AUTO INDUSTRY NEWS

Volkswagen Takes Over Porsche

Volkswagen Takes Over Porsche image

Text: / Photos: | posted December 10, 2009 10:23

VW takes 49.9% stake for €3.9B

Following the Comprehensive Agreement concluded in August, the implementation agreements signed in November and the Volkswagen Extraordinary General Meeting held last week, Volkswagen Aktiengesellschaft recently took and completed the next important step towards the integrated automotive group with Porsche under the leadership of Volkswagen.

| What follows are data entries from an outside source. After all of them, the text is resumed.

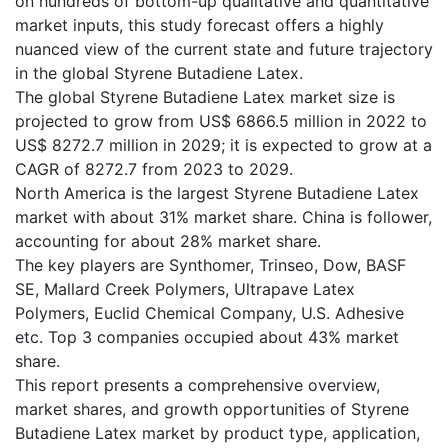
on hundreds of bottom-up qualitative and quantitative
market inputs, this study forecast offers a highly
nuanced view of the current state and future trajectory
in the global Styrene Butadiene Latex.
The global Styrene Butadiene Latex market size is
projected to grow from US$ 6866.5 million in 2022 to
US$ 8272.7 million in 2029; it is expected to grow at a
CAGR of 8272.7 from 2023 to 2029.
North America is the largest Styrene Butadiene Latex
market with about 31% market share. China is follower,
accounting for about 28% market share.
The key players are Synthomer, Trinseo, Dow, BASF
SE, Mallard Creek Polymers, Ultrapave Latex
Polymers, Euclid Chemical Company, U.S. Adhesive
etc. Top 3 companies occupied about 43% market
share.
This report presents a comprehensive overview,
market shares, and growth opportunities of Styrene
Butadiene Latex market by product type, application,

They have taken 49.9% stake in Porsche AG costing them 3.9 billion Euros which is based on the enterprise value for Porsche AG.

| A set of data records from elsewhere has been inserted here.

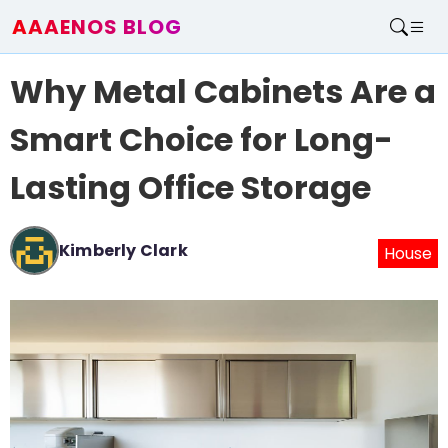
AAAENOS BLOG
Home
Why Metal Cabinets Are a
Write For Us
Contact
Smart Choice for Long-
Lasting Office Storage
Kimberly Clark
House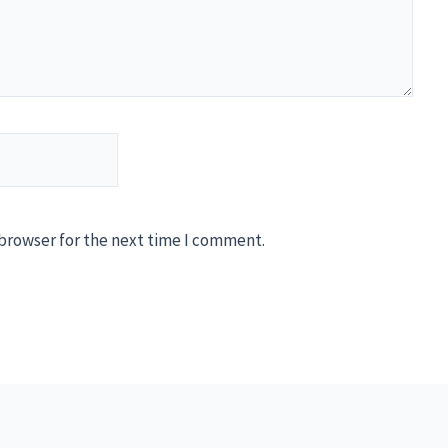
 browser for the next time I comment.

sThe acquisition of the trading business of Porsche Holding Salzburg is planned for 2011, as well as the merger of Volkswagen AG and Porsche SE as conclusion to the creation of the integrated automotive group. The combination of the two companies follows a compelling strategic, industrial, and financial logic. For the Volkswagen Group, Porsche ideally complements the brand portfolio. The Stuttgart-based car maker will allow Volkswagen to further expand its position in the premium business, which offers particularly strong earnings. In turn, as an independent brand under the roof of the Volkswagen Group, Porsche will have the potential for significant additional growth.

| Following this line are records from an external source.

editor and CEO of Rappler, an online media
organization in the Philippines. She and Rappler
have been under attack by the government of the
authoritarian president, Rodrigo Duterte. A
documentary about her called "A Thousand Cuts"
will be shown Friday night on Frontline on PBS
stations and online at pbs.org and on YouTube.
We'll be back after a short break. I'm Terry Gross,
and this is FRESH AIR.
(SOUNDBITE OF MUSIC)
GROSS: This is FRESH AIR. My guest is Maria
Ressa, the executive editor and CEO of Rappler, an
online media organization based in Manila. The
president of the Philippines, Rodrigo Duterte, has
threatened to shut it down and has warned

Porsche AG, with a return sales of 10.3%, is the world's most profitable automobile manufacturer, which gives Volkswagen Group a sustained positive effect on its earning situation. Volkswagen's participation will be through its stake. The planned integration of Porsche in the Volkswagen Group and the associated closer cooperation will realize significant synergies on both the income and the cost side. As a result, the annual operating profit of the Volkswagen Group is expected to increase by some 700 million Euros in the long term.